Dr Bernard Lamb was on a train one day, minding his own business and eavesdropping on a man, when he heard the aforementioned man say
“Me and him gets on great.” [1]
Aaargh!   Kill the man, Bernard!   And, if you get sent to jail, it’ll have all been worthwhile.    It is detailed research like this that best exhibits the strengths of Dr Lamb and his Queen’s English Society Which The Queen Can’t Openly Criticise.   Well-chosen examples, incisive corrections, and surprising predictability.

Lamb could have mentioned in passing that
– “me” and “him” have been commonly, commonly used as objective pronouns for “I” and “he” for at least 100 years (William Strunk proscribed them, which is the best proof one can offer of their validity)
– the Man uses great” as an adverb, something that Americans do more often than Brits as far as I know, but no English-speaker could fail to understand the meaning (except for Dr Lamb, who translates it as “well” when it should be the more intense “very well”)
– and A Man on a Train adds an “s” to a first-person plural verb (“we gets”), a southern English regional variant.

The counter-argument
Normally I would struggle to find a counter-argument by a commentator who measures up to Dr Lamb’s high standards – but, after much searching, here it is!

“The standard form of a language is the one which all people should be able to use and understand, wherever they come from, although [LIKE THE MAN ON THE TRAIN] they may prefer local variants for local communication, such as regional and ethnic [weird] versions.”
– Bernard Lamb, in the same article
(Bold words added boldly by me)

Having hinted that his article would be a hard-hitting exposé of grammatical errors the mass media make, Dr Lamb doesn’t deliver a single example of this.   This unlucky Man on a Train may have been talking into his mobile phone; perhaps Dr Lamb presumed that that meant the Man was broadcasting live on the radio.

In any case, people should be free to talk to friends in any mutually-intelligible dialect without having to worry about eavesdroppers like Dr Lamb.   For shame.

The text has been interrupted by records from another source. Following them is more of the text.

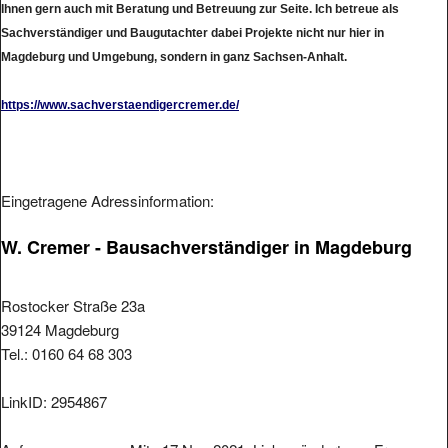
Sachverständiger und Baugutachter dabei Projekte nicht nur hier in
Magdeburg und Umgebung, sondern in ganz Sachsen-Anhalt.
https://www.sachverstaendigercremer.de/
Eingetragene Adressinformation:
W. Cremer - Bausachverständiger in Magdeburg
Rostocker Straße 23a
39124 Magdeburg
Tel.: 0160 64 68 303
LinkID: 2954867
Aufgenommen am: Mit , 17.Nov 2021. Link geändert am: Fre ,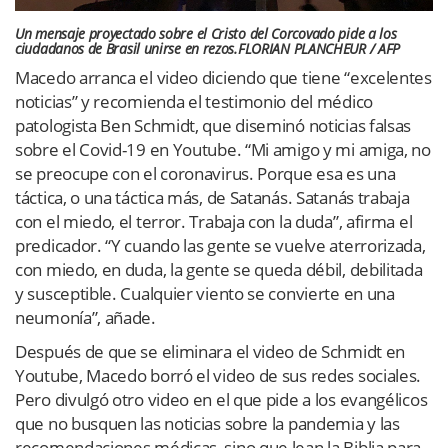
Un mensaje proyectado sobre el Cristo del Corcovado pide a los
ciudadanos de Brasil unirse en rezos.
FLORIAN PLANCHEUR / AFP
Macedo arranca el video diciendo que tiene “excelentes
noticias” y recomienda el testimonio del médico
patologista Ben Schmidt, que diseminó noticias falsas
sobre el Covid-19 en Youtube. “Mi amigo y mi amiga, no
se preocupe con el coronavirus. Porque esa es una
táctica, o una táctica más, de Satanás. Satanás trabaja
con el miedo, el terror. Trabaja con la duda”, afirma el
predicador. “Y cuando las gente se vuelve aterrorizada,
con miedo, en duda, la gente se queda débil, debilitada
y susceptible. Cualquier viento se convierte en una
neumonía”, añade.
Después de que se eliminara el video de Schmidt en
Youtube, Macedo borró el video de sus redes sociales.
Pero divulgó otro video en el que pide a los evangélicos
que no busquen las noticias sobre la pandemia y las
recomendaciones médicas, sino que lean la Biblia para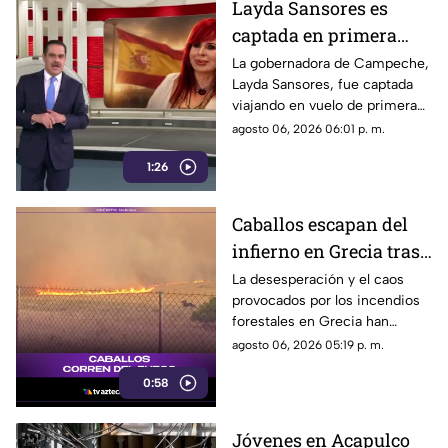
Layda Sansores es
captada en primera
clase rumbo a España
La gobernadora de Campeche,
Layda Sansores, fue captada
junto a la directora del
viajando en vuelo de primera
DIF
clase con destino a España en
agosto 06, 2026 06:01 p. m.
compañía de su hermana, la
1:26
actual directora del DIF estatal.
Caballos escapan del
infierno en Grecia tras
cuatro días de
La desesperación y el caos
provocados por los incendios
incendios
forestales en Grecia han
descontrolados
dejado imágenes
agosto 06, 2026 05:19 p. m.
desgarradoras.
0:58
Jóvenes en Acapulco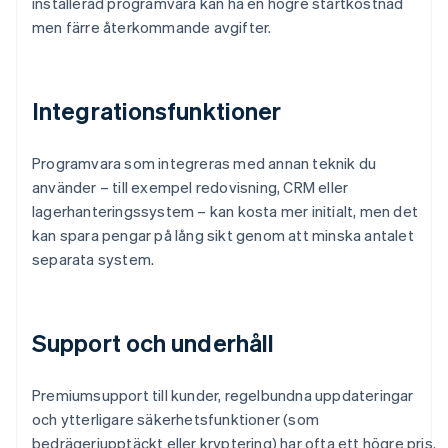
installerad programvara kan ha en högre startkostnad
men färre återkommande avgifter.
Integrationsfunktioner
Programvara som integreras med annan teknik du
använder – till exempel redovisning, CRM eller
lagerhanteringssystem – kan kosta mer initialt, men det
kan spara pengar på lång sikt genom att minska antalet
separata system.
Support och underhåll
Premiumsupport till kunder, regelbundna uppdateringar
och ytterligare säkerhetsfunktioner (som
bedrägeriupptäckt eller kryptering) har ofta ett högre pris.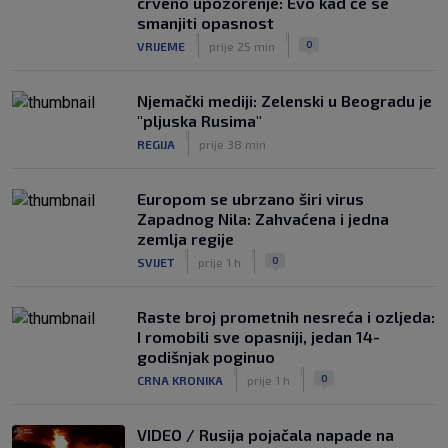
crveno upozorenje: Evo kad će se
smanjiti opasnost
|
|
0
VRIJEME
prije 25 min
Njemački mediji: Zelenski u Beogradu je
"pljuska Rusima"
|
REGIJA
prije 38 min
Europom se ubrzano širi virus
Zapadnog Nila: Zahvaćena i jedna
zemlja regije
|
|
0
SVIJET
prije 1 h
Raste broj prometnih nesreća i ozljeda:
I romobili sve opasniji, jedan 14-
godišnjak poginuo
|
|
0
CRNA KRONIKA
prije 1 h
VIDEO / Rusija pojačala napade na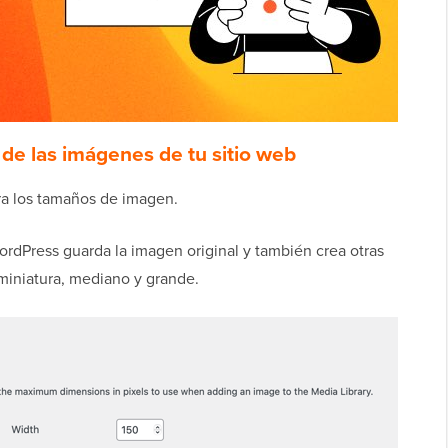
de las imágenes de tu sitio web
ra los tamaños de imagen.
rdPress guarda la imagen original y también crea otras
miniatura, mediano y grande.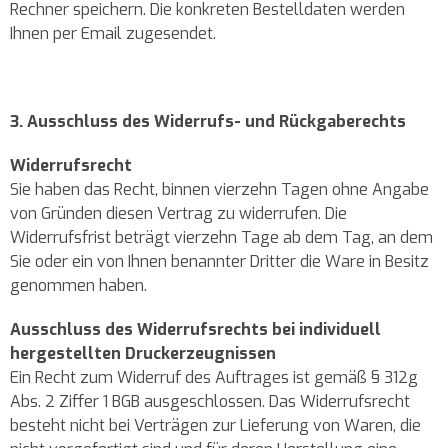
Rechner speichern. Die konkreten Bestelldaten werden
Ihnen per Email zugesendet.
3. Ausschluss des Widerrufs- und Rückgaberechts
Widerrufsrecht
Sie haben das Recht, binnen vierzehn Tagen ohne Angabe
von Gründen diesen Vertrag zu widerrufen. Die
Widerrufsfrist beträgt vierzehn Tage ab dem Tag, an dem
Sie oder ein von Ihnen benannter Dritter die Ware in Besitz
genommen haben.
Ausschluss des Widerrufsrechts bei individuell
hergestellten Druckerzeugnissen
Ein Recht zum Widerruf des Auftrages ist gemäß § 312g
Abs. 2 Ziffer 1 BGB ausgeschlossen. Das Widerrufsrecht
besteht nicht bei Verträgen zur Lieferung von Waren, die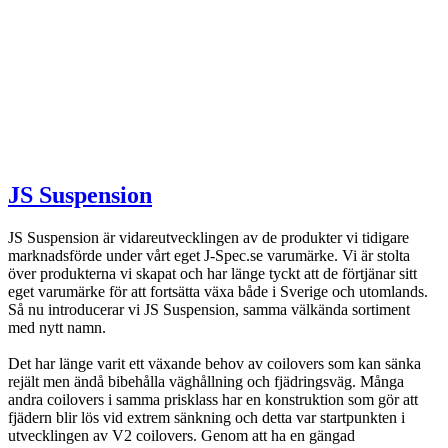
JS Suspension
JS Suspension är vidareutvecklingen av de produkter vi tidigare
marknadsförde under vårt eget J-Spec.se varumärke. Vi är stolta
över produkterna vi skapat och har länge tyckt att de förtjänar sitt
eget varumärke för att fortsätta växa både i Sverige och utomlands.
Så nu introducerar vi JS Suspension, samma välkända sortiment
med nytt namn.
Det har länge varit ett växande behov av coilovers som kan sänka
rejält men ändå bibehålla väghållning och fjädringsväg. Många
andra coilovers i samma prisklass har en konstruktion som gör att
fjädern blir lös vid extrem sänkning och detta var startpunkten i
utvecklingen av V2 coilovers. Genom att ha en gängad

He also targets modern advertising campaigns like “Drinka Pinta Milka Day”, which ought to be shut down.   The average young person on the street doesn’t even know these 1980s ads use incorrect spelling!   How out-of-touch they are.   And why on earth does he condone the phrase
“yummy mummy”
instead of banning it?!    The president of the QES is a rather confused English-user (RCEU).    Furthermore, he has a sloppy writing style: half of his article is taken up by the headline.     He must learn to write more great.    That is all.